Not only did Elisabeth succeed in her aim, over the following two years, she fell in love with Bernhard Forster, an avid anti-Semite, and moved to Paraguay to found a colony for the pure German race. In large part due to her actions, the German nationalists began to consider Fritz as one of them. He was horrified.

After Fritz went insane, Elisabeth returned from Paraguay to take over her ailing brother’s estate, and allied his books with the nationalist agenda he abhorred.

Two years later, Lou wrote and published the first intellectual biography of Friedrich Nietzsche, determined to counter the barrage of misunderstandings and “fake news” that had begun to circulate about his life and his work.
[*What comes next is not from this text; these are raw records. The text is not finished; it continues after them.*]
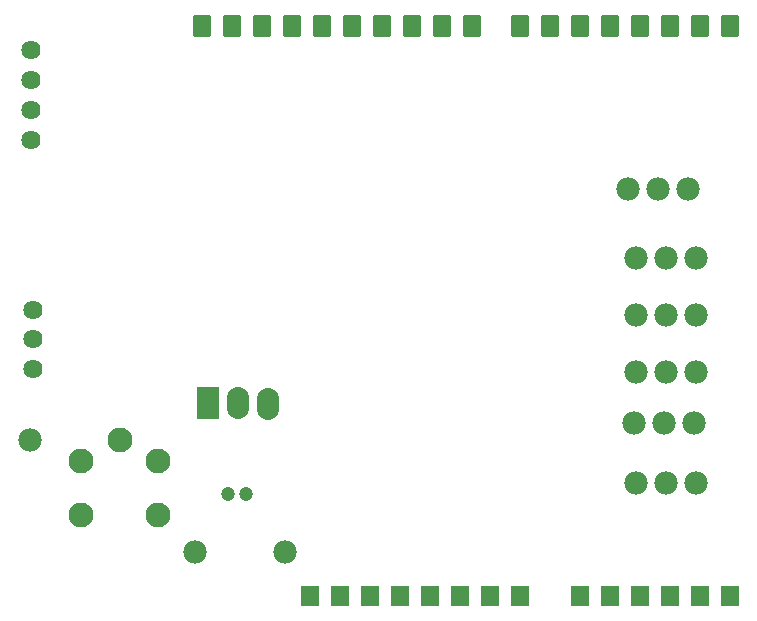
<source format=gts>
G04 Layer: TopSolderMaskLayer*
G04 EasyEDA v6.5.22, 2023-01-09 20:04:38*
G04 76fc7cb04a654140b8b759559db01802,79e341a08f52490f8cd84a0f7bb9d38b,10*
G04 Gerber Generator version 0.2*
G04 Scale: 100 percent, Rotated: No, Reflected: No *
G04 Dimensions in millimeters *
G04 leading zeros omitted , absolute positions ,4 integer and 5 decimal *
%FSLAX45Y45*%
%MOMM*%

%AMMACRO1*1,1,$1,$2,$3*1,1,$1,$4,$5*1,1,$1,0-$2,0-$3*1,1,$1,0-$4,0-$5*20,1,$1,$2,$3,$4,$5,0*20,1,$1,$4,$5,0-$2,0-$3,0*20,1,$1,0-$2,0-$3,0-$4,0-$5,0*20,1,$1,0-$4,0-$5,$2,$3,0*4,1,4,$2,$3,$4,$5,0-$2,0-$3,0-$4,0-$5,$2,$3,0*%
%ADD10C,1.9812*%
%ADD11MACRO1,0.1016X0.7112X0.8533X0.7112X-0.8533*%
%ADD12MACRO1,0.1016X0.7112X0.8534X0.7112X-0.8534*%
%ADD13MACRO1,0.1016X0.7111X0.8534X0.7111X-0.8534*%
%ADD14MACRO1,0.1016X0.7111X0.8533X0.7111X-0.8533*%
%ADD15R,1.5240X1.8085*%
%ADD16C,1.6256*%
%ADD17O,1.9015964X2.7015948*%
%ADD18MACRO1,0.1016X-0.9X1.3X0.9X1.3*%
%ADD19C,2.1016*%
%ADD20C,1.2032*%

%LPD*%
D10*
G01*
X2565400Y1701800D03*
G01*
X3327400Y1701800D03*
G01*
X6299200Y2286000D03*
G01*
X6553200Y2286000D03*
G01*
X6807200Y2286000D03*
G01*
X6286500Y2794000D03*
G01*
X6540500Y2794000D03*
G01*
X6794500Y2794000D03*
G01*
X6299200Y3225800D03*
G01*
X6553200Y3225800D03*
G01*
X6807200Y3225800D03*
G01*
X6299200Y3708400D03*
G01*
X6553200Y3708400D03*
G01*
X6807200Y3708400D03*
G01*
X6299200Y4191000D03*
G01*
X6553200Y4191000D03*
G01*
X6807200Y4191000D03*
G01*
X6235700Y4775200D03*
G01*
X6489700Y4775200D03*
G01*
X6743700Y4775200D03*
D11*
G01*
X4914900Y6159500D03*
D12*
G01*
X4660900Y6159487D03*
G01*
X4406900Y6159487D03*
G01*
X4152900Y6159487D03*
G01*
X3898900Y6159487D03*
G01*
X3644900Y6159487D03*
G01*
X3390900Y6159487D03*
G01*
X3136900Y6159487D03*
G01*
X2882900Y6159487D03*
G01*
X2628900Y6159487D03*
D13*
G01*
X7099287Y6159487D03*
G01*
X6845287Y6159487D03*
G01*
X6591287Y6159487D03*
D14*
G01*
X6337287Y6159500D03*
G01*
X6083287Y6159500D03*
D11*
G01*
X5829300Y6159500D03*
G01*
X5575300Y6159500D03*
G01*
X5321300Y6159500D03*
D15*
G01*
X5829300Y1333500D03*
G01*
X6083300Y1333500D03*
G01*
X6337300Y1333500D03*
G01*
X6591300Y1333500D03*
G01*
X6845300Y1333500D03*
G01*
X7099300Y1333500D03*
G01*
X3543300Y1333500D03*
G01*
X3797300Y1333500D03*
G01*
X4051300Y1333500D03*
G01*
X4305300Y1333500D03*
G01*
X4559300Y1333500D03*
G01*
X4813300Y1333500D03*
G01*
X5067300Y1333500D03*
G01*
X5321300Y1333500D03*
D16*
G01*
X1193800Y3505174D03*
G01*
X1193800Y3755186D03*
G01*
X1193800Y3255187D03*
D17*
G01*
X2933700Y2959582D03*
G01*
X3187725Y2958592D03*
D18*
G01*
X2679687Y2959595D03*
D19*
G01*
X2255393Y2469286D03*
G01*
X2255393Y2019300D03*
G01*
X1605406Y2019300D03*
G01*
X1605406Y2469286D03*
G01*
X1930400Y2654300D03*
D16*
G01*
X1181100Y5956300D03*
G01*
X1181100Y5702300D03*
G01*
X1181100Y5448300D03*
G01*
X1181100Y5194300D03*
D20*
G01*
X2996056Y2197100D03*
G01*
X2845943Y2197100D03*
D10*
G01*
X1168400Y2654300D03*
G01*
X1930400Y2654300D03*
M02*

</source>
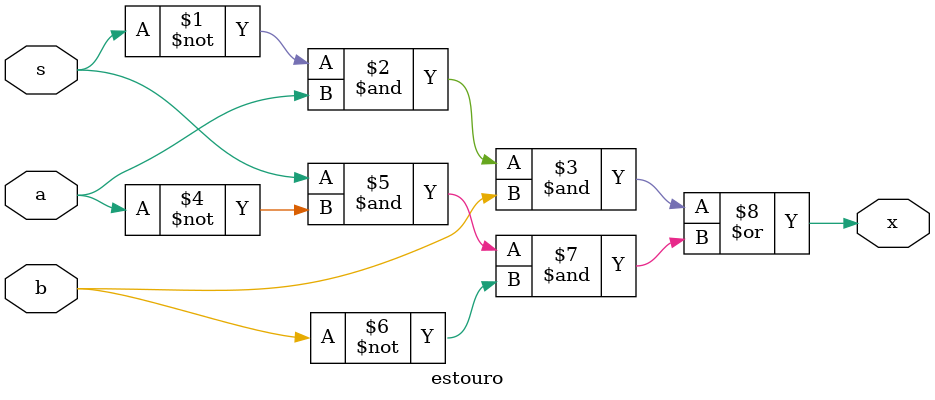
<source format=v>
module estouro
(
	input s, a, b,
	output x
);

	assign x = (~s & a & b) | (s & ~a & ~b);
	
endmodule 
</source>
Yet, the more I read about these two women, the more I realized that the story of their relationship is not just a quarrel over a man’s heart – or his legacy. Fritz’s bond with each of these women was fundamental – even constitutive – of his philosophical project. Each relationship was a source of both profound joy and heart-crushing sadness. Each of these women provided Fritz with the occasion and the desperate need to articulate and commit himself yet again to the most enduring theme of his philosophy: his radical love for life.

How did he do it?

The question drives this musical. In the face of loss and betrayal, how did Fritz manage his own turns of affirmation – how did he say yes to his own life? And how should we?

What better way to address these questions than by evoking the matrix of personal relationships out of which his philosophy grew, using the full sensory complement of word, song, and dance?